Lemborexant Shows Equivalent Efficacy in Men, Women With Insomnia
SEATTLE, WA—Lemborexant (E2006), a dual orexin receptor antagonist (DORA) under development for insomnia disorder, led to an approximately 50% decrease in latency to persistent sleep (LPS) and wake after sleep onset (WASO) and an average 86% increase in sleep efficiency (SE), according to data presented at SLEEP 2015.
Patricia J. Murphy, PhD, of Eisai Inc. in Woodcliff Lake, NJ, reported outcomes of efficacy assessments using polysomnography (PSG), analyzed by sex, from a Phase 2 study of a 15-night, randomized, double-blind trial of six doses of lemborexant (1mg, 2.5mg, 5mg, 10mg, 15mg, and 25mg) vs. placebo, followed by two nightly doses of placebo (single-blind).
The study's overall objective was to identify at least one dose of lemborexant that balanced efficacy and safety, defined as lack of next morning residual sleepiness.

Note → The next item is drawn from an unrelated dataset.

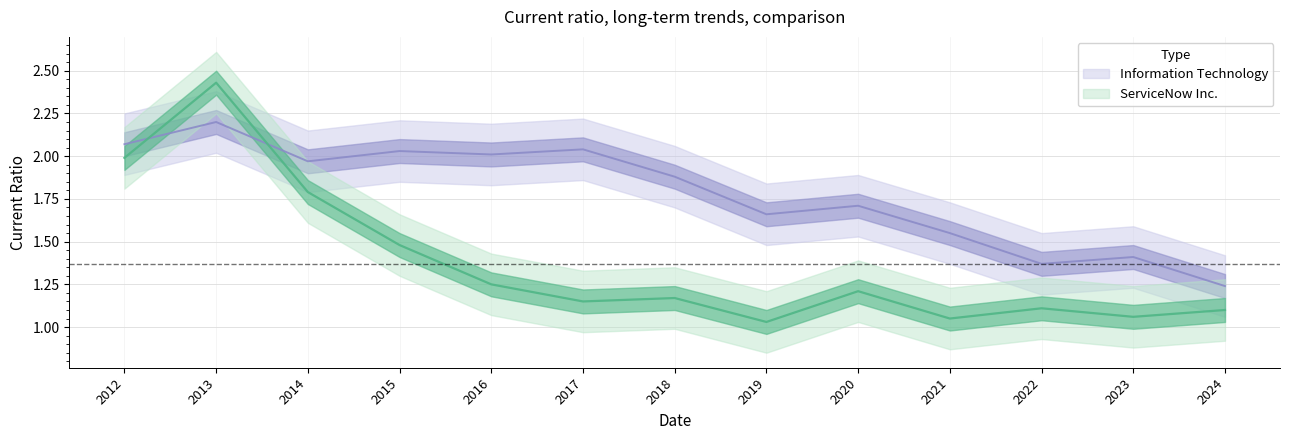

Reading left to right, what are all the values shown in this chart?

ServiceNow Inc.: 2.0	2.4	1.8	1.5	1.2	1.1	1.2	1.0	1.2	1.1	1.1	1.1	1.1
Information Technology: 2.1	2.2	2.0	2.0	2.0	2.0	1.9	1.7	1.7	1.6	1.4	1.4	1.2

Of the 291 subjects, 64% were female (mean age 51 years) and 36% were male (mean age 45 years). Pairs of eight-hour polysomnographies (PSG) were recorded at baseline, first, and last two treatment nights, and placebo run-out nights. At baseline, Insomnia Severity Index was 19.8 for the group, 20.0 for females, and 19.3 for males; polysomnography indices of disrupted sleep were slightly worse in men.
After 15 days of treatment, LPS ≤20 minutes was 30.8 for all patients who received placebo and ranged from 48.4 at the lemborexant 1mg dose to 87.1 at the lemborexant 10mg dose. WASO ≤60 minutes was 43.8 for placebo and ranged from 39.1 for the lemborexant 2.5mg dose to 74.7 for the lemborexant 25mg dose.

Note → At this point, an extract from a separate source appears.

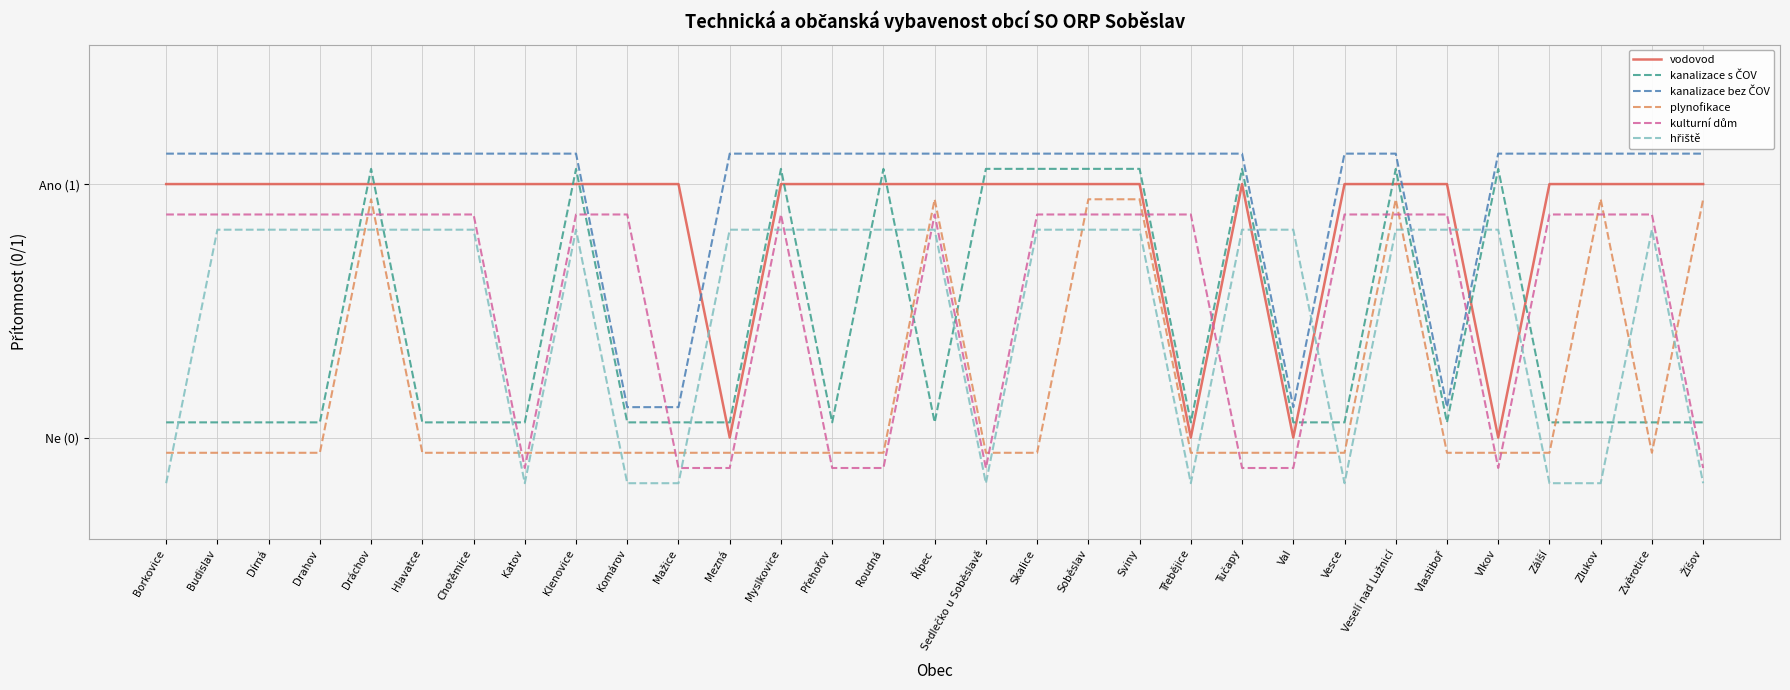

Is it true that kanalizace bez ČOV equals 1.1 at Zálší?

True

The most common adverse events (AEs) included somnolence, headache, sleep paralysis, nightmare, dizziness, and back pain. All AEs, except one serious AE (25mg group), were rate mild or moderate. Two serious AEs were hyperkalemia (placebo group) and focal seizure (25mg group). Only one patient discontinued due to a serious AE (25mg group). Somnolence AEs were distributed evenly among men and women, and no sex differences were observed in the safety assessments.
“These data support potential further study of lemborexant as a safe and effective treatment for insomnia disorder,” Dr. Murphy concluded.